Уйдя на покой, Кузнецов прожил в особняке еще два месяца, а потом как-то утром заявился к Ерошкину и сказал, что Шереметевский дворец для него одного велик и остаток жизни он хочет прожить вместе с другими воркутинцами. Ерошкина этот визит и эта перспектива поначалу, конечно, не обрадовали; не зная, что ответить, вообще как себя с Кузнецовым вести, он сказал, что сам данный вопрос решить не может и должен связаться с Москвой. Кузнецов возражать не стал, сказал, что подождет в саду; к дому примыкал небольшой, но очень ухоженный яблоневый сад, где стояли скамейка и стол.
Ерошкин долго не мог разыскать Смирнова, а когда нашел и рассказал, тот был напуган не меньше его. Оба они прекрасно понимали, что, минуя Сталина, этот вопрос не решить, а что скажет Сталин, догадаться было невозможно.

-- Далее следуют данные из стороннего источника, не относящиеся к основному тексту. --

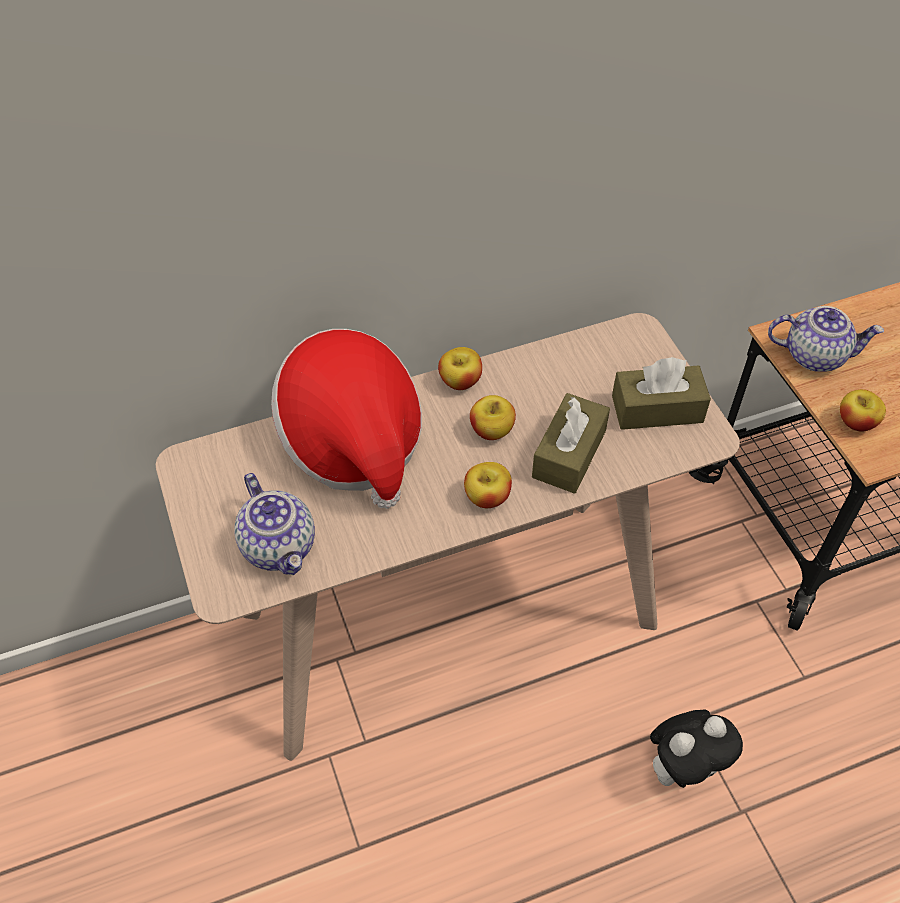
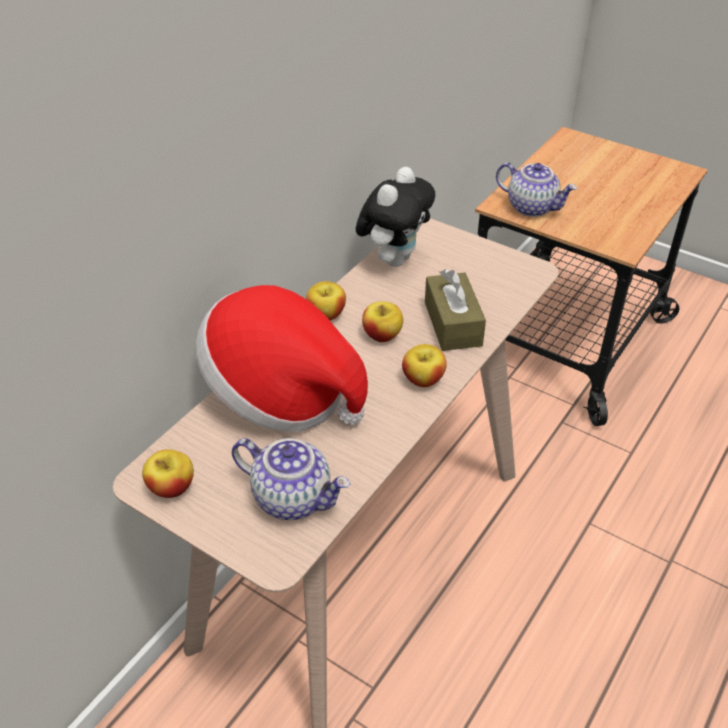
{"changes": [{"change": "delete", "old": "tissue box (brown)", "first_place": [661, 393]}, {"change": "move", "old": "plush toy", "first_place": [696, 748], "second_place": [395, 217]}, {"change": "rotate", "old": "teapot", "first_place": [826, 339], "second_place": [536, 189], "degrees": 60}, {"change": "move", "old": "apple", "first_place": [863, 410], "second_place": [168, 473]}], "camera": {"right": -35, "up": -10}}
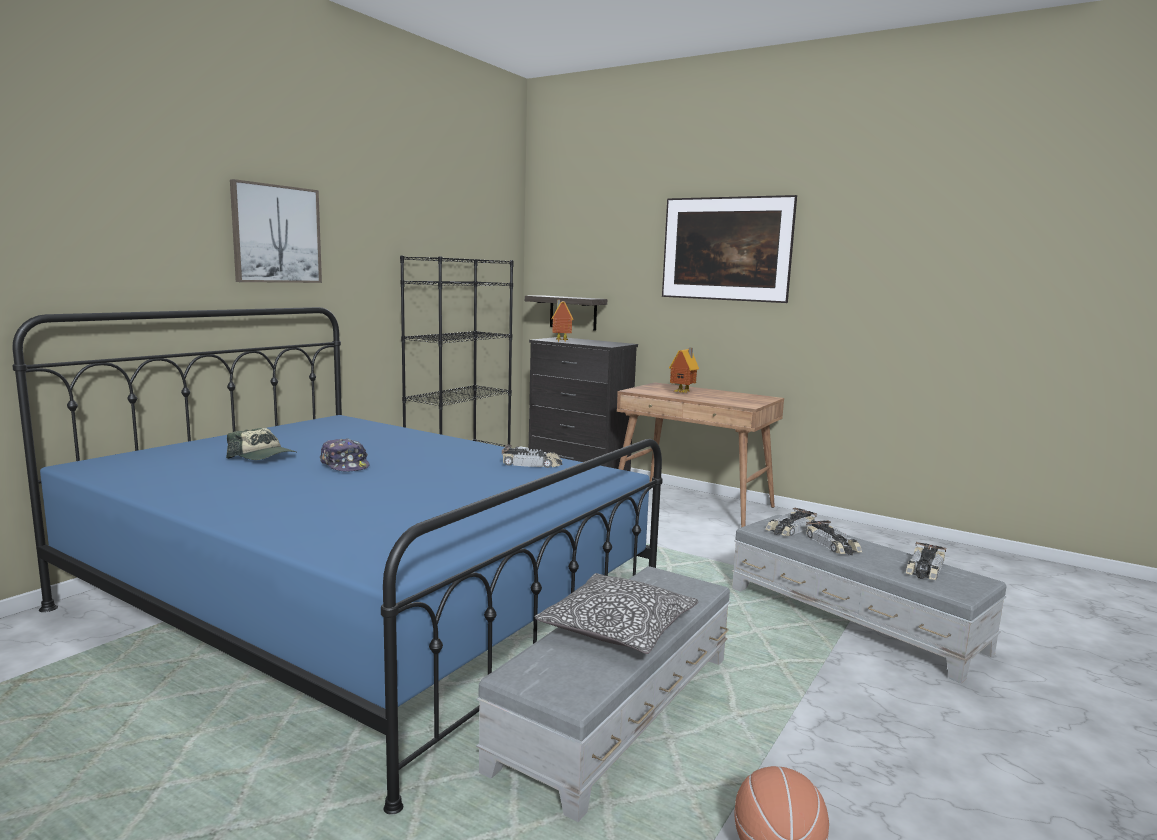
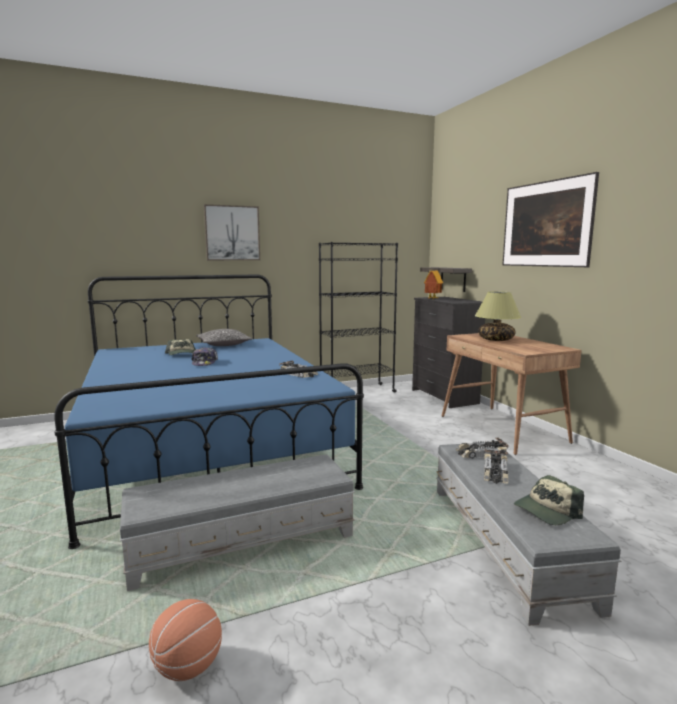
{"changes": [{"change": "move", "old": "pillow", "first_place": [616, 613], "second_place": [224, 337]}, {"change": "replace", "old": "toy house", "new": "table lamp", "first_place": [684, 370], "second_place": [498, 316]}, {"change": "replace", "old": "toy car", "new": "cap", "first_place": [926, 561], "second_place": [549, 500]}], "camera": {"right": 35, "up": 0}}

После разговора со Смирновым Ерошкин вышел к Кузнецову в сад и сказал, что, как и обещал, позвонил в Москву, но все знают, что Москва – город большой и вряд ли какое-нибудь решение будет раньше, чем через несколько дней. В общем, он всячески хотел дать понять Кузнецову, что пока ему лучше вернуться в свой особняк, а когда ответ придет, он его известит. Однако Кузнецов возразил, что не спешит и в саду ему хорошо. Как оказалось, ждал он не зря, и к обеду ответ, причем положительный, в самом деле был получен. Кузнецов тогда так и остался у них ночевать, даже вещи свои он перевез из особняка неделю спустя. Вел он себя в доме скромно, не требовал ни привилегий, ни особых льгот, и очень скоро и турок, и Ерошкин перестали его выделять из других воркутинцев. Сами же зэки, без сомнения, были ему рады, как рады они были всякому, кто знал и любил Веру.
Вторая история обещала быть еще громче, чем кузнецовский кульбит, но и из нее ничего не вышло. Седьмого февраля 1953 года поздно ночью Ерошкину из Москвы позвонил Смирнов и сказал, что, как ему только что стало известно, Сталин, несмотря на неважное самочувствие, собирается в мае поехать на пароходе по Верхней Волге от Калинина до Ярославля. Причем главная его остановка будет именно в Ярославле, где он намерен объявить о награждении области за войну и за победу в соцсоревновании орденом Красного Знамени и собственноручно его вручить. Ерошкин сразу понял Смирнова: как раз в мае этого года Вера должна была наконец дойти до Сталина. Он и раньше немало думал о том, где и как Сталин захочет встретиться с Верой, теперь это, по-видимому, определилось. Всё же то, что Сталин решится сам приехать в Ярославль, было, конечно, большой новостью.